* What the exercise asks:
Please return every line in the following data that includes the string "cookies".

Page-level text extractions:
-----

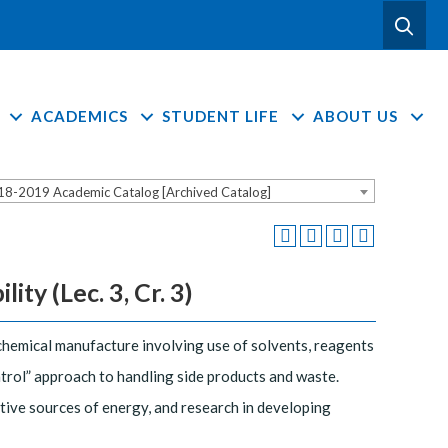
ACADEMICS
STUDENT LIFE
ABOUT US
18-2019 Academic Catalog [Archived Catalog]
ty (Lec. 3, Cr. 3)
chemical manufacture involving use of solvents, reagents
trol” approach to handling side products and waste.
ative sources of energy, and research in developing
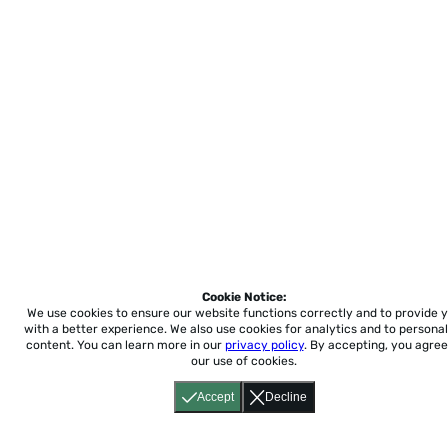
Cookie Notice:
We use cookies to ensure our website functions correctly and to provide 
with a better experience.
We also use cookies for analytics and to personal
content. You can learn more in our
privacy policy
. By accepting, you agree
our use of cookies.
Accept
Decline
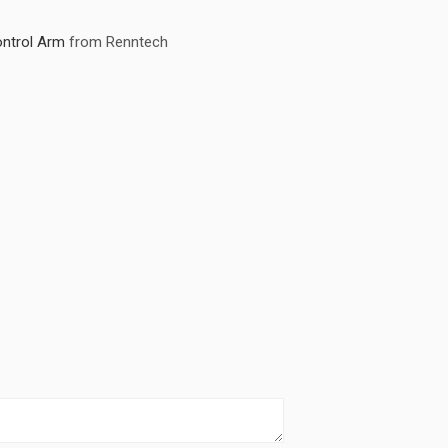
ntrol Arm
from Renntech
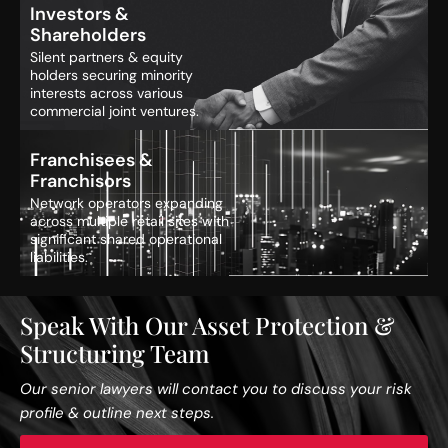
Investors &
Shareholders
Silent partners & equity
holders securing minority
interests across various
commercial joint ventures.
Franchisees &
Franchisors
Network operators expanding
across multiple retail sites with
significant shared operational
liabilities.
Speak With Our Asset Protection &
Structuring Team
Our senior lawyers will contact you to discuss your risk
profile & outline next steps.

-----

* Output of the exercise:
We use cookies to ensure our website functions correctly and to provide 
We also use cookies for analytics and to personal
our use of cookies.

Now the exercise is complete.